__Aufgabe__. Stelle alle folgenden Zeilen als nummerierte Liste dar und lass dabei Leerzeilen weg. Die Bilder gehören nicht in die Antwort.

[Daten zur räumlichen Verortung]
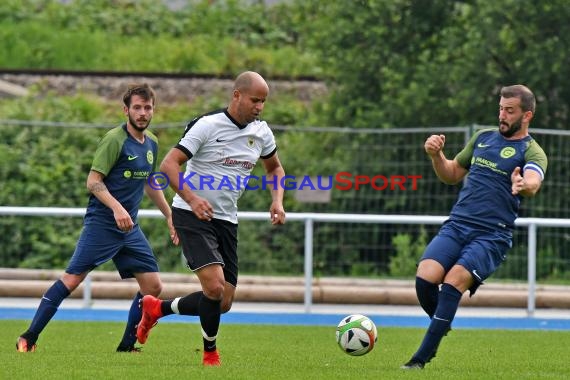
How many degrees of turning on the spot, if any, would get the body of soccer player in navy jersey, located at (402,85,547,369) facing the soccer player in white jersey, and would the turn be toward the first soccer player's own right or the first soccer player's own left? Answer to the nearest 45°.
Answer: approximately 45° to the first soccer player's own right

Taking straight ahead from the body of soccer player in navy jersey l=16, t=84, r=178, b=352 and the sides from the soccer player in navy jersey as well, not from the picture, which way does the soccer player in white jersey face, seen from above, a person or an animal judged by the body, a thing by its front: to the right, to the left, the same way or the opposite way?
the same way

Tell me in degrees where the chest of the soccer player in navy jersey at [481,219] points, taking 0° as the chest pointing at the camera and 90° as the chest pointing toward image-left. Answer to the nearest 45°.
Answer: approximately 45°

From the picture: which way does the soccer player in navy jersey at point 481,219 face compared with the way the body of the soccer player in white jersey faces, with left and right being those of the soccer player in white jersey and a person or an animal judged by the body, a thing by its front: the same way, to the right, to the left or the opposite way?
to the right

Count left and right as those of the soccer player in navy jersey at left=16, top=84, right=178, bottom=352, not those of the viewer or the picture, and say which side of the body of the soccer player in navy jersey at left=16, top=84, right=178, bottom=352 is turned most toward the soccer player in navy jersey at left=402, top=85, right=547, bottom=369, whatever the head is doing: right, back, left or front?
front

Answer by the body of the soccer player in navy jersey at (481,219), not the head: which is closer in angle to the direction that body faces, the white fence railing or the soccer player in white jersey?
the soccer player in white jersey

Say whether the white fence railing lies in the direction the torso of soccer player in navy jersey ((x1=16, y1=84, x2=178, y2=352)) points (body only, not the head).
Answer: no

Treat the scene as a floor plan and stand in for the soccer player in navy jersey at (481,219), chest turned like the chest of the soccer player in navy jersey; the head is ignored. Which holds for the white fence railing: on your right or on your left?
on your right

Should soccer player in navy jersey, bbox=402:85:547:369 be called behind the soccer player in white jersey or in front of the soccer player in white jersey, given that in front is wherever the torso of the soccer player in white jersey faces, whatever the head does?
in front

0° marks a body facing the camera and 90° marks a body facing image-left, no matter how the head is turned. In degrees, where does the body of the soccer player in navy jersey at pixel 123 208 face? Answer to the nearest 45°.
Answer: approximately 315°

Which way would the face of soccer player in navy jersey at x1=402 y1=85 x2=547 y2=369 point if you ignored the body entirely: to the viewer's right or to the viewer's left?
to the viewer's left

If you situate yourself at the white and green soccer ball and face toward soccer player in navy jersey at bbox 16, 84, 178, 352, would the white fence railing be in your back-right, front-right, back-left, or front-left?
front-right

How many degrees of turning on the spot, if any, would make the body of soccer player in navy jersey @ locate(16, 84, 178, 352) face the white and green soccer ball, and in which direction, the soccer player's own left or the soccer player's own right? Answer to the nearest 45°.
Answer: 0° — they already face it

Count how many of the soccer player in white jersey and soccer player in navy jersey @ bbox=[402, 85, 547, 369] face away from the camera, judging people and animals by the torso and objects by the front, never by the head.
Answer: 0

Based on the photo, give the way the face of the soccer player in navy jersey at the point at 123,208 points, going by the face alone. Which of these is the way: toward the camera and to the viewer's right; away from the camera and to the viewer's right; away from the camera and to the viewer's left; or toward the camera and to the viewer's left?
toward the camera and to the viewer's right

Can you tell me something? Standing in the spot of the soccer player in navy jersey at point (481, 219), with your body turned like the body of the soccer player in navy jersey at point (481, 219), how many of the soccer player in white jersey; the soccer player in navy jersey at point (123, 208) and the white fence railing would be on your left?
0

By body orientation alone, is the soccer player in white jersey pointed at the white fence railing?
no

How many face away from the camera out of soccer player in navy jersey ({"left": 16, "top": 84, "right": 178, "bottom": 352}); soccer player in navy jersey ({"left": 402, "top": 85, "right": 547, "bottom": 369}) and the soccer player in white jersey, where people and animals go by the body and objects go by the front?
0

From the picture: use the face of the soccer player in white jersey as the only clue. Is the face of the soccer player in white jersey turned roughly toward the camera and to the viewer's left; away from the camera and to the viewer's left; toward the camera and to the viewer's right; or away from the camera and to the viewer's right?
toward the camera and to the viewer's right

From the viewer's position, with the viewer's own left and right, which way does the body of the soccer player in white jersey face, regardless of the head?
facing the viewer and to the right of the viewer
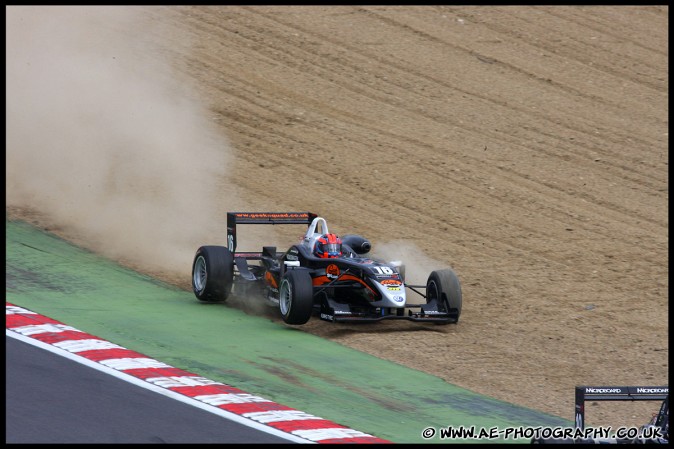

__Antwort__.
1. How many degrees of turning on the spot, if any, would get the body of soccer player in navy jersey, located at (402,85,547,369) facing the soccer player in white jersey, and would the turn be toward the first soccer player's own right or the first soccer player's own left? Answer to the nearest 45°.
2. Answer: approximately 45° to the first soccer player's own right
3. Taking straight ahead from the body of soccer player in navy jersey l=16, t=84, r=178, b=352 and the sides from the soccer player in navy jersey as well, not from the picture, which way does the soccer player in white jersey face, seen from above, a person or an animal judged by the body, a thing by its front: to the right, to the left, the same way or the opposite way?
4. the same way
5. Tell me in degrees where the chest of the soccer player in navy jersey at [481,219] points, taking 0° as the chest pointing at the camera and 90° as the chest pointing toward image-left. Answer to the nearest 45°.
6. Answer: approximately 45°
7. From the picture: which way does the soccer player in navy jersey at point 481,219 face compared with the way the body of the soccer player in white jersey faces, with left and right being those of the soccer player in white jersey and a person or an animal judged by the body, a thing by its front: the same way, to the right, to the left or the opposite way?
8. to the right
9. Count left and right as those of the soccer player in navy jersey at left=16, top=84, right=178, bottom=352, not those of the viewer or the picture, and say which side of the body of the soccer player in navy jersey at left=16, top=84, right=178, bottom=352 is turned most toward the soccer player in navy jersey at left=402, top=85, right=547, bottom=369, whatever the head is doing: right, back, left or front?
10. front
11. Answer by the body of the soccer player in navy jersey at (481,219), not the head: which is closer in angle to the direction that body faces, the white fence railing or the soccer player in white jersey?
12. the soccer player in white jersey
13. Say whether the white fence railing lies in the direction the torso of soccer player in navy jersey ((x1=16, y1=84, x2=178, y2=352)) points (body only, not the head).
14. Answer: no
15. Treat the scene as a floor plan and stand in for the soccer player in navy jersey at (481,219), chest turned like the chest of the soccer player in navy jersey; the head is ignored. Which holds for the white fence railing: on your right or on your left?
16. on your right
17. Should soccer player in navy jersey, bbox=402:85:547:369 be called behind the soccer player in white jersey or in front of the soccer player in white jersey, given that in front is wherever the torso of the soccer player in white jersey faces, whatever the head does?
18. in front
19. 0° marks a body facing the camera and 90° marks a body facing image-left, no matter how the head is turned. In degrees, where does the body of the soccer player in navy jersey at pixel 123 208 face? Answer to the nearest 45°.
20. Answer: approximately 315°
21. Which way would the face of soccer player in navy jersey at x1=402 y1=85 x2=547 y2=369 point if you ignored the body entirely: to the viewer's right or to the viewer's left?
22. to the viewer's left
23. If you situate yourself at the white and green soccer ball and face toward soccer player in navy jersey at bbox 16, 84, 178, 352, would the white fence railing be in your back-right, front-right, back-left, or front-left?
24. front-right
25. How many degrees of turning on the spot, if any, would make the body of soccer player in navy jersey @ locate(16, 84, 178, 352) face the white and green soccer ball, and in which direction, the soccer player's own left or the soccer player's own right? Answer to the nearest 45°.
26. Answer: 0° — they already face it
27. Count how many of the soccer player in white jersey and soccer player in navy jersey @ bbox=[402, 85, 547, 369] face away from the camera, judging people and animals by the torso and objects by the front, never by the head.
28. Answer: 0
29. Based on the photo, give the way the face of the soccer player in navy jersey at the point at 123,208 points, going by the face alone. Which of these is the way: toward the camera and to the viewer's right; away from the camera and to the viewer's right; away from the camera and to the viewer's left; or toward the camera and to the viewer's left?
30. toward the camera and to the viewer's right
31. Can you tell me something? Standing in the spot of the soccer player in navy jersey at point (481, 219), with your body turned like the body of the soccer player in navy jersey at point (481, 219), how many of the soccer player in white jersey; the soccer player in navy jersey at point (123, 208) and the white fence railing would be on your left?
32. 0
33. By body orientation alone, is the soccer player in white jersey pointed at the white fence railing?
34. no
35. How many face away from the camera out of soccer player in navy jersey ({"left": 16, "top": 84, "right": 178, "bottom": 352}); soccer player in navy jersey ({"left": 402, "top": 85, "right": 547, "bottom": 369}) and the soccer player in white jersey, where people and animals go by the body and objects go by the front?
36. 0
37. From the picture: use the face of the soccer player in white jersey as the only clue. Is the face of the soccer player in white jersey turned roughly toward the camera and to the viewer's left; away from the camera and to the viewer's left; toward the camera and to the viewer's right; or away from the camera and to the viewer's right?
38. toward the camera and to the viewer's right
39. From the viewer's position, with the viewer's own left and right, which way does the body of the soccer player in white jersey face, regardless of the head?
40. facing the viewer and to the right of the viewer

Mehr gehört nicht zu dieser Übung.